"T" Is for Trespass
- First edition cover
- Author: Sue Grafton
- Language: English
- Series: Alphabet Mysteries
- Genre: Mystery fiction
- Publisher: G.P. Putnam's Sons
- Publication date: December 4, 2007
- Publication place: United States
- Media type: Print (hardcover)
- Pages: 387 first edition
- ISBN: 978-0-399-15448-5
- OCLC: 154688709
- Preceded by: "S" Is for Silence
- Followed by: "U" Is for Undertow

= "T" Is for Trespass =

Novel by Sue Grafton

"T" Is for Trespass is the 20th novel in Sue Grafton's "Alphabet" series of mystery novels and features Kinsey Millhone, a private eye based in the fictional Santa Teresa, California. Grafton drafted six possible story lines for the novel before settling on the final plot.

==Plot summary==
Kinsey Millhone is juggling two cases at once, one involving elder abuse and the other a possible insurance fraud. The two cases alternate throughout the book, which also contains several episodes showing Kinsey's work as a process server.

=== Solana Rojas ===
Kinsey's cantankerous neighbor Gus Vronsky is injured in a fall and his niece, Melanie Oberlin, hires Solana Rojas, a private nurse, to help him while he recuperates. Melanie hires Kinsey to perform a background check on Solana. The background check shows nothing untoward, but when Kinsey visits Gus to check on his progress, her suspicions are aroused by the nurse's unusually confrontational behavior.

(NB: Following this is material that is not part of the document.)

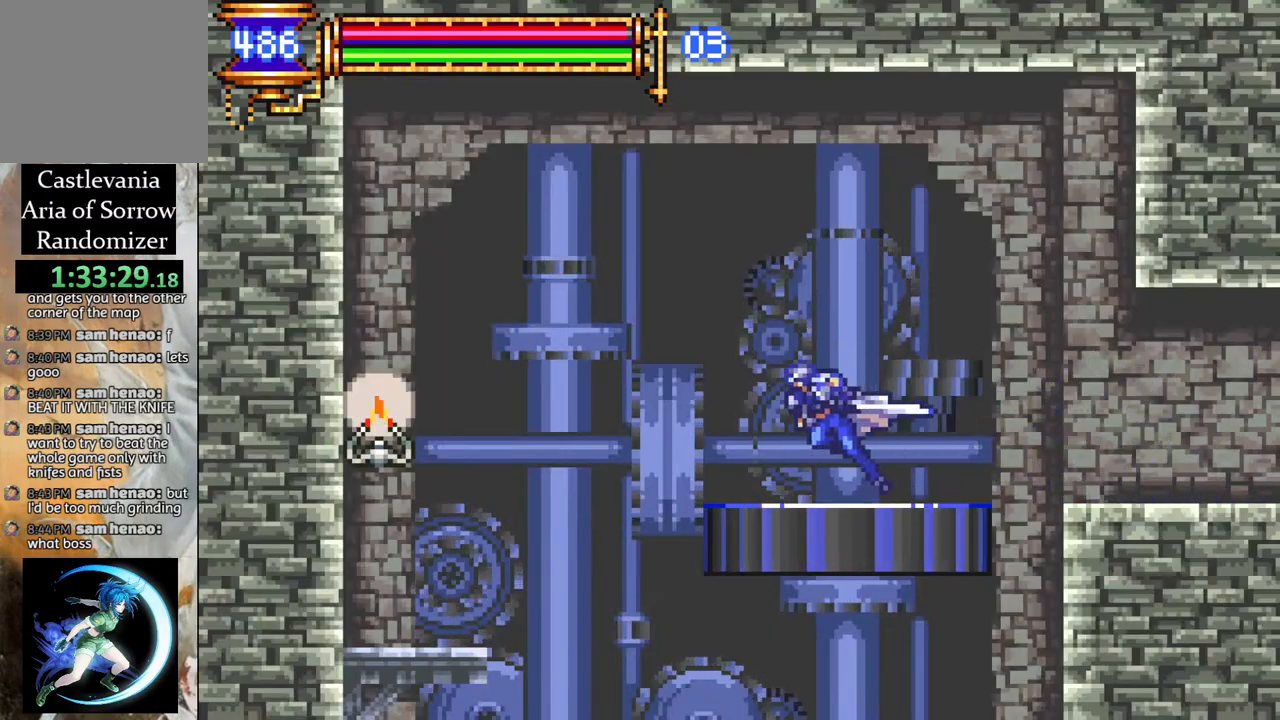
{"buttons": ["R1", "DPAD_RIGHT"], "left_stick": "center", "right_stick": "center", "events": [[333, "DPAD_LEFT", "up"], [450, "DPAD_RIGHT", "down"]]}
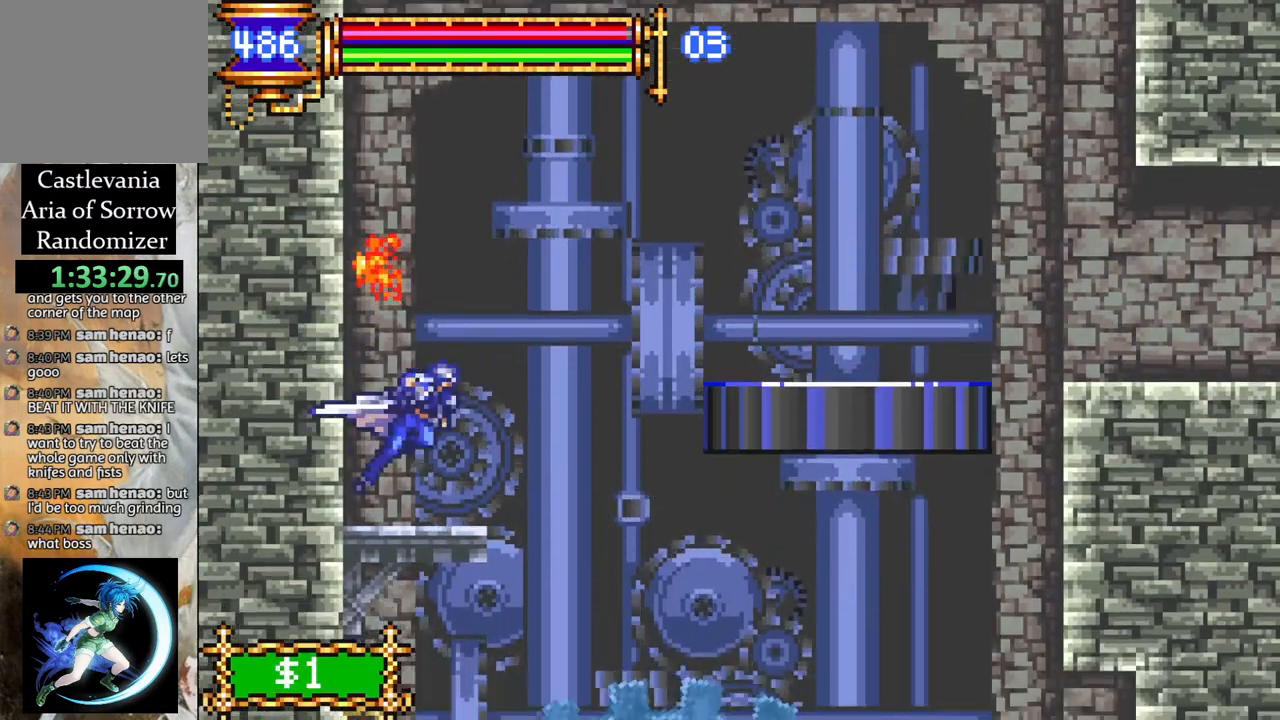
{"buttons": [], "left_stick": "center", "right_stick": "center", "events": [[117, "DPAD_RIGHT", "up"], [317, "DPAD_RIGHT", "down"], [367, "DPAD_RIGHT", "up"], [400, "R1", "up"]]}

Concerned, Kinsey files a report with the Department of Elder Services, who find nothing wrong and urge her to drop the matter. The caseworker reveals that Solana has placed Gus under the conservatorship of a woman named Cristina Tasinato.

Kinsey restarts her background investigation in more detail. Upon revisiting Solana's prior employer, a local rehabilitation facility called Sunrise House, Kinsey discovers that "Solana" and Cristina Tasinato are the same person. Cristina stole the real Solana's identity after the two worked together at Sunrise. Cristina finds out about Kinsey's investigation and retaliates by taking out a restraining order against her.

While visiting Cristina's former residence, Kinsey meets Peggy Klein, whose late grandmother was another of Cristina's victims. They return to Gus' home, where they enlist the aid of Kinsey's landlord, Henry Pitts, to rescue Gus and take him to the hospital.

Cristina spends a couple of weeks stalking Kinsey, until Kinsey tracks her to a nearby hotel. The police arrive to arrest Cristina and she dies trying to escape.

=== Lisa Ray ===
An attorney hires Kinsey to investigate the case of Lisa Ray, a college student whose car struck another vehicle while leaving campus. The female passenger in the other car, Gladys Frederickson, suffered extensive injuries and she and her husband Millard are suing Lisa and her insurance company.

Lisa tells Kinsey that a man with white hair came to comfort her at the scene of the accident. She claims Gladys is faking the injury. Kinsey tracks down the witness, an ex-con named Melvin Downs, who informs her that he saw Frederickson's car accelerate just before hitting Lisa. When Kinsey returns to take a full statement, she finds that Downs has disappeared.

An accident reconstruction specialist determines that Gladys Frederickson's injuries, while real, could not have been a result of the collision. Kinsey canvasses the Fredericksons' neighbors. She meets an old woman named Letty Bowers, who saw Gladys Frederickson fall off a ladder while trying to clean the gutters at her home. Kinsey realizes that the Fredericksons, who lacked homeowner's insurance, set up the car accident in hopes of defrauding the insurance company into paying Gladys' hospital bills. The Fredericksons drop the lawsuit.

==Reception==

A reviewer for Publishers Weekly expressed admiration for the author stating: "Grafton's mastery of dialogue and her portrayal of the limits of good intentions make this one of the series' high points." While Kirkus predicted that the novel "will bring shivers to every reader."